The issue is that by containing several lists at once, you're doing far more comparisons than is generally a good idea. It would be perhaps faster just to stick them together and re-sort. It's possible to add two pre-sorted lists in linear time (to the total number of elements). More than that, and you're looking at log(n).

If you're familiar with quicksort, the second part of the algorithm is to sum together a bunch of sorted lists in a sorted fashion. You could basically just use that. Infact, it might well flat out be faster to just concatenate the lists and quicksort.

DeadMG
Yeah that's not right. If all he needs to do is the second part, then it won't be faster to do the whole thing. The time it would take to do 3 lists is m + n + o, which ultimately comes back down to O(n).
Craig Wilson
+1  A: 

This looks like a terribly useful function to have around so i decided to take a stab at it. My approach is a lot like heightechrider in that it breaks the problem down into merging two sorted IEnumerables into one, then taking that one and merging it with the next in the list. There is most likely some optimization you can do but it works with my simple testcase:

      public static IEnumerable<T> mergeSortedEnumerables<T>(
            this IEnumerable<IEnumerable<T>> listOfLists, 
            Func<T, T, Boolean> func)

> WHAT YOU SHOULD DO: Pick up the forum thread on merging sorted lists and carry it on from its last line.

> DATA FOR ANALYSIS:

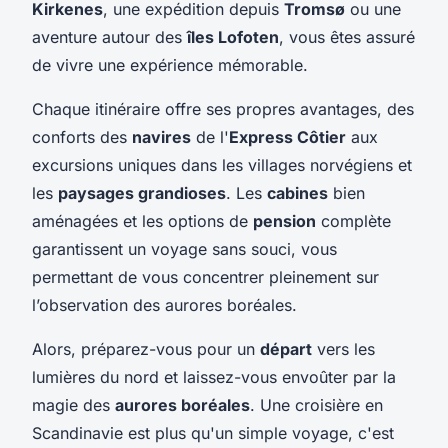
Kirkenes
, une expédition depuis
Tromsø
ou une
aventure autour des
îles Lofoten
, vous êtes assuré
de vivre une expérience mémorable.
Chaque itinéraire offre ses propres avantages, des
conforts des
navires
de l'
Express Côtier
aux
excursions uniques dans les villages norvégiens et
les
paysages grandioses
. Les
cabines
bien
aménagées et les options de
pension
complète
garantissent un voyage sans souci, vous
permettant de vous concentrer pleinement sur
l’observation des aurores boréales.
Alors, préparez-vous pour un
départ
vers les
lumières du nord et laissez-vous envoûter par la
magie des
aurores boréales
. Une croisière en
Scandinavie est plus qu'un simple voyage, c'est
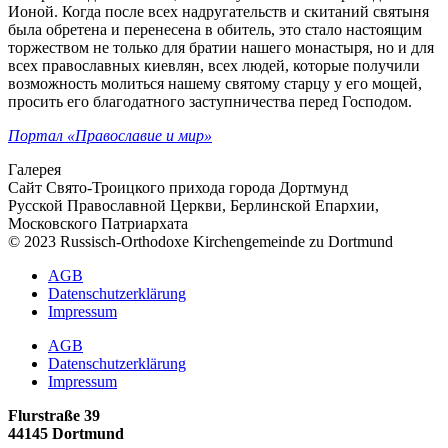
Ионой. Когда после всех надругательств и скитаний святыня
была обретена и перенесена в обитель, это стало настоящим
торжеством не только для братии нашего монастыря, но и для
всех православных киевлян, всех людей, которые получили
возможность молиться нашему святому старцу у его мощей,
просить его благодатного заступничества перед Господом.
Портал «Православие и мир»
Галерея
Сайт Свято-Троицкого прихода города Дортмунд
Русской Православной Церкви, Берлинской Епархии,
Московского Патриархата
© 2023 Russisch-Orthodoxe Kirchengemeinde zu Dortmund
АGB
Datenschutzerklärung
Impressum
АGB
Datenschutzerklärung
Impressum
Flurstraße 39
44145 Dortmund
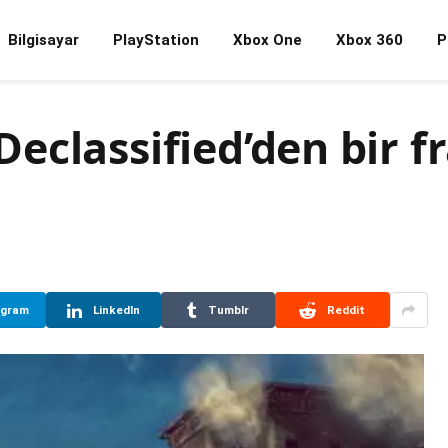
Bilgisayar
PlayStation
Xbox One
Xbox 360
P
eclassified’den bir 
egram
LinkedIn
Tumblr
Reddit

> WRITTEN REPLY:
      {
            IEnumerable<T> l1 = new List<T>{};
            foreach (var l in listOfLists)
            {
                 l1 = l1.mergeTwoSorted(l, func);
            }

            foreach (var t in l1)
            {
                 yield return t;
            }
      }

      public static IEnumerable<T> mergeTwoSorted<T>(
            this IEnumerable<T> l1, 
            IEnumerable<T> l2, 
            Func<T, T, Boolean> func)
      {
            using (var enumerator1 = l1.GetEnumerator())
            using (var enumerator2 = l2.GetEnumerator())
            {
                 bool enum1 = enumerator1.MoveNext();
                 bool enum2 = enumerator2.MoveNext();
                 while (enum1 || enum2)
                 {
                      T t1 = enumerator1.Current;
                      T t2 = enumerator2.Current;

                      //if they are both false
                      if (!enum1 && !enum2)
                      {
                            break;
                      }
                      //if enum1 is false
                      else if (!enum1)
                      {
                            enum2 = enumerator2.MoveNext();
                            yield return t2;

                      }
                      //if enum2 is false
                      else if (!enum2)
                      {
                            enum1 = enumerator1.MoveNext();
                            yield return t1;

                      }
                      //they are both true
                      else
                      {
                            //if func returns true then t1 < t2
                            if (func(t1, t2))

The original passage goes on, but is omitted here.